* [Prompt]: Write the listing out again word for word, excluding any pictures.

* [Task input]:
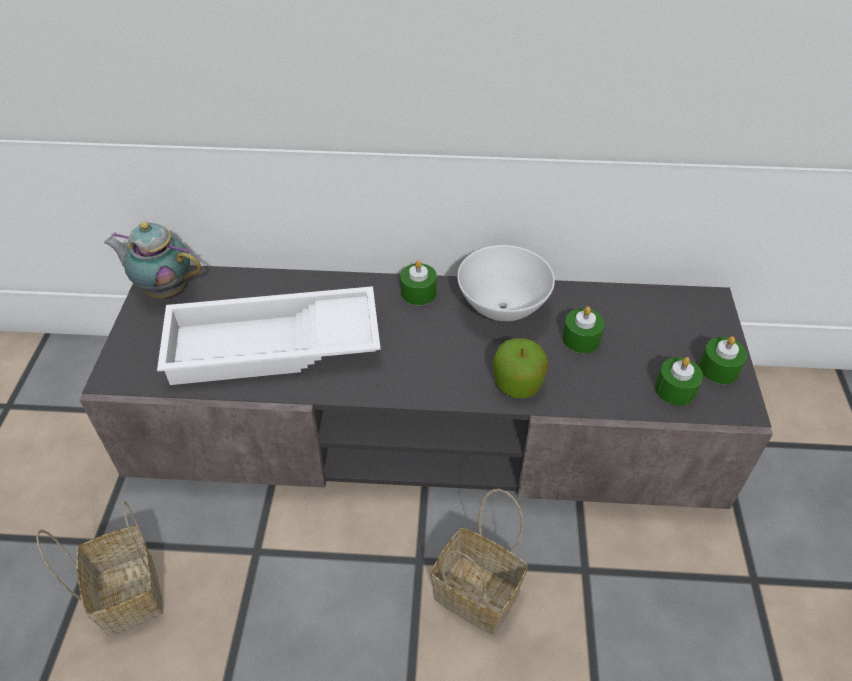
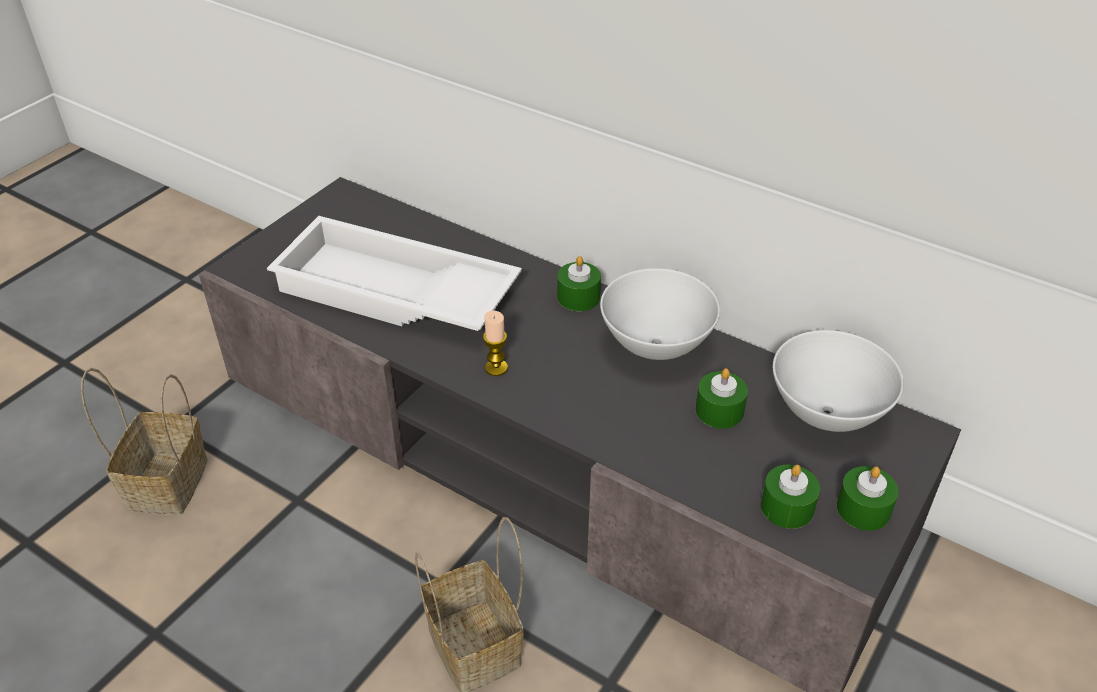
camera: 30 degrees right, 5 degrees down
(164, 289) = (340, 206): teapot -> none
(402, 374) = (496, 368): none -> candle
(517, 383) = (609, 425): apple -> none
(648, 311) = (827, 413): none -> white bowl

* [Result below]:
camera: 30 degrees right, 5 degrees down
(164, 289) = (340, 206): teapot -> none
(402, 374) = (496, 368): none -> candle
(517, 383) = (609, 425): apple -> none
(648, 311) = (827, 413): none -> white bowl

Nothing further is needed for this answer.